Pay Now or Pay Later, But Paying Later May Cost a Whole Lot More

Editor's Note: This article, authored by Eric L. Johnson previously appeared in Hudson Cook’s Insights Blog and is re-published here with permission.

The Consumer Financial Protection Bureau has long required that an institution within the scope of its supervision or enforcement authority, including both depository institutions like banks and non-depository consumer financial services companies like auto finance companies, develop and maintain a written, sound, and robust compliance management system, or CMS, that is integrated into the overall framework for a product's design, delivery, and administration across the institution's entire product and service lifecycle.

In the CFPB's view, a sound and robust CMS is how an institution, among other things, establishes its federal law compliance responsibilities and maintains legal compliance. Institutions are also expected to manage relationships with service providers to ensure that those providers effectively manage compliance with federal consumer financial laws applicable to the product or service being provided. The CFPB has routinely requested those that it supervises/examines and even those against which it has enforcement authority to provide it with a copy of the entity's CMS.

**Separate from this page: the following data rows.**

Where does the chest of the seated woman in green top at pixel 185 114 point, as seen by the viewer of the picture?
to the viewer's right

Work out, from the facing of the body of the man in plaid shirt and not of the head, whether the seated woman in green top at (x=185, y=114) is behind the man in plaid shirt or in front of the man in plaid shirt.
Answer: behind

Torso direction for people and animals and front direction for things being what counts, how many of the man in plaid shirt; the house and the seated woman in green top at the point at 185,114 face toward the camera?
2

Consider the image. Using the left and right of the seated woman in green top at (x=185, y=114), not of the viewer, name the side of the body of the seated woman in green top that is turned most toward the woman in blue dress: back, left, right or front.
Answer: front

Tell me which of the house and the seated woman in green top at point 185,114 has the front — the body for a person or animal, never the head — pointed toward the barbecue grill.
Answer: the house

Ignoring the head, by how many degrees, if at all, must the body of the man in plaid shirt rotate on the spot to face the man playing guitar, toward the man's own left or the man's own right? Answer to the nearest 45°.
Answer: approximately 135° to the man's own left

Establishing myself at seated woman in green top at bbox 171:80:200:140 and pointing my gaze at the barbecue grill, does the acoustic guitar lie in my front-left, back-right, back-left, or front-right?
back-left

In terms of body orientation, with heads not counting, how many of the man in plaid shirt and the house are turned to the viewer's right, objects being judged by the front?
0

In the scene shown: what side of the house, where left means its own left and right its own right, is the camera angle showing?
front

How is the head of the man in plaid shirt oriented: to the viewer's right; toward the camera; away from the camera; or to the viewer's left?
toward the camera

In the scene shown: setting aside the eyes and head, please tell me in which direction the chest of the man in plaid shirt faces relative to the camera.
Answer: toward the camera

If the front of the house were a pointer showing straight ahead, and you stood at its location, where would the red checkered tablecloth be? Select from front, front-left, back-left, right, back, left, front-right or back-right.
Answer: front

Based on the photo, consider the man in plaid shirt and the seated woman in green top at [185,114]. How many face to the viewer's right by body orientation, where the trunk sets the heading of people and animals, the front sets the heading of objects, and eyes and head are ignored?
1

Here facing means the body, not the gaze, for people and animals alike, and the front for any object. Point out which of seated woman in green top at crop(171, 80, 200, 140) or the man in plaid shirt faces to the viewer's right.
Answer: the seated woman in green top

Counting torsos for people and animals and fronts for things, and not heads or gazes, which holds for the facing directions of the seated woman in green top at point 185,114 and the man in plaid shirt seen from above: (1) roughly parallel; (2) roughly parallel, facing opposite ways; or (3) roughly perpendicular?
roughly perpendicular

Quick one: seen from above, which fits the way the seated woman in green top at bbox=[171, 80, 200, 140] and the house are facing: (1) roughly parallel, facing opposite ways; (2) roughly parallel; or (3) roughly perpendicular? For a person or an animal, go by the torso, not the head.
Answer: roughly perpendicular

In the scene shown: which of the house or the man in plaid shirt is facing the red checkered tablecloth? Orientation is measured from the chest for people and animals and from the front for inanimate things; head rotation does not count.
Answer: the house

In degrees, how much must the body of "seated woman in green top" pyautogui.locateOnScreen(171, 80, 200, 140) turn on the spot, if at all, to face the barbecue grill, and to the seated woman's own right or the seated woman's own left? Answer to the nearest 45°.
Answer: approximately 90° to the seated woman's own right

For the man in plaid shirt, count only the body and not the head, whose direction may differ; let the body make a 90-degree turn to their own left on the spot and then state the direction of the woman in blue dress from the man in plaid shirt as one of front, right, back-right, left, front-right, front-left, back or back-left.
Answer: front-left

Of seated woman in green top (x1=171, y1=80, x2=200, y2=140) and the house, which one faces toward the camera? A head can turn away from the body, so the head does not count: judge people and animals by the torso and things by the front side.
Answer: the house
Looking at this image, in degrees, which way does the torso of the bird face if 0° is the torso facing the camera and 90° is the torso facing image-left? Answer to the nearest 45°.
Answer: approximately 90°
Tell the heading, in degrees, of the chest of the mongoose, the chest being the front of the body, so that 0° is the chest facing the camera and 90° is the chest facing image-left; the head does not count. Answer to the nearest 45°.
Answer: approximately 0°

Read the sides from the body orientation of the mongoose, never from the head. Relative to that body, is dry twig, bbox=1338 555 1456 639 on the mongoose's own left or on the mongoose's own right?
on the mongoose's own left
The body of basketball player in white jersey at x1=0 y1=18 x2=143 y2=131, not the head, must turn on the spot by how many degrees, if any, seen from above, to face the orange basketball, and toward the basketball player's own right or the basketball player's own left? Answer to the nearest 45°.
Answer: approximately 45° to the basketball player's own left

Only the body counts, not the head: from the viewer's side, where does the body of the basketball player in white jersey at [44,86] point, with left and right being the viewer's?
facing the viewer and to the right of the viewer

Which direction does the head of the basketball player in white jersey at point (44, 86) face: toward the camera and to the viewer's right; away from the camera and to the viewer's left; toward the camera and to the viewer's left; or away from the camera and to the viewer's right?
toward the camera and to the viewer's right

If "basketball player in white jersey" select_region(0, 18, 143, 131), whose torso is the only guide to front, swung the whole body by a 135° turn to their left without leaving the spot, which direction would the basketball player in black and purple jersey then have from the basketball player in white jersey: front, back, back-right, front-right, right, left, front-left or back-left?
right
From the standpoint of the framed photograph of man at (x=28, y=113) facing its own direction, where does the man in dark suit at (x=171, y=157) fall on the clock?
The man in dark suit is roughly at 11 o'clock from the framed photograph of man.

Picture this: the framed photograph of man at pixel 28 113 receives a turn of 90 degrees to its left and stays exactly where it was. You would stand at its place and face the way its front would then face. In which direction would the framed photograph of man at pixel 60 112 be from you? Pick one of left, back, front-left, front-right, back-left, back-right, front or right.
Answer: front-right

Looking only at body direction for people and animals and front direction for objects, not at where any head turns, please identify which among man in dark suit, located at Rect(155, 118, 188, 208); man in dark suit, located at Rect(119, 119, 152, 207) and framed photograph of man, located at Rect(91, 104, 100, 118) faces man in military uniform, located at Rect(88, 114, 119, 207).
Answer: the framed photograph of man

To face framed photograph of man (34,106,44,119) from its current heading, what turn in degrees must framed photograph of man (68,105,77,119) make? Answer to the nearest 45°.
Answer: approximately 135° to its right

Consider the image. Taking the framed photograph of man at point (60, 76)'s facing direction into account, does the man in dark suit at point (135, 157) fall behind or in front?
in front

As a refresher, a CMS is how an institution: (1) establishes its compliance responsibilities; (2) communicates those responsibilities to employees; (3) ensures that responsibilities for meeting legal requirements and internal policies and procedures are incorporated into business processes; (4) reviews operations to ensure that responsibilities are carried out and legal requirements are met; and (5) takes corrective action and updates tools, systems, and materials as necessary.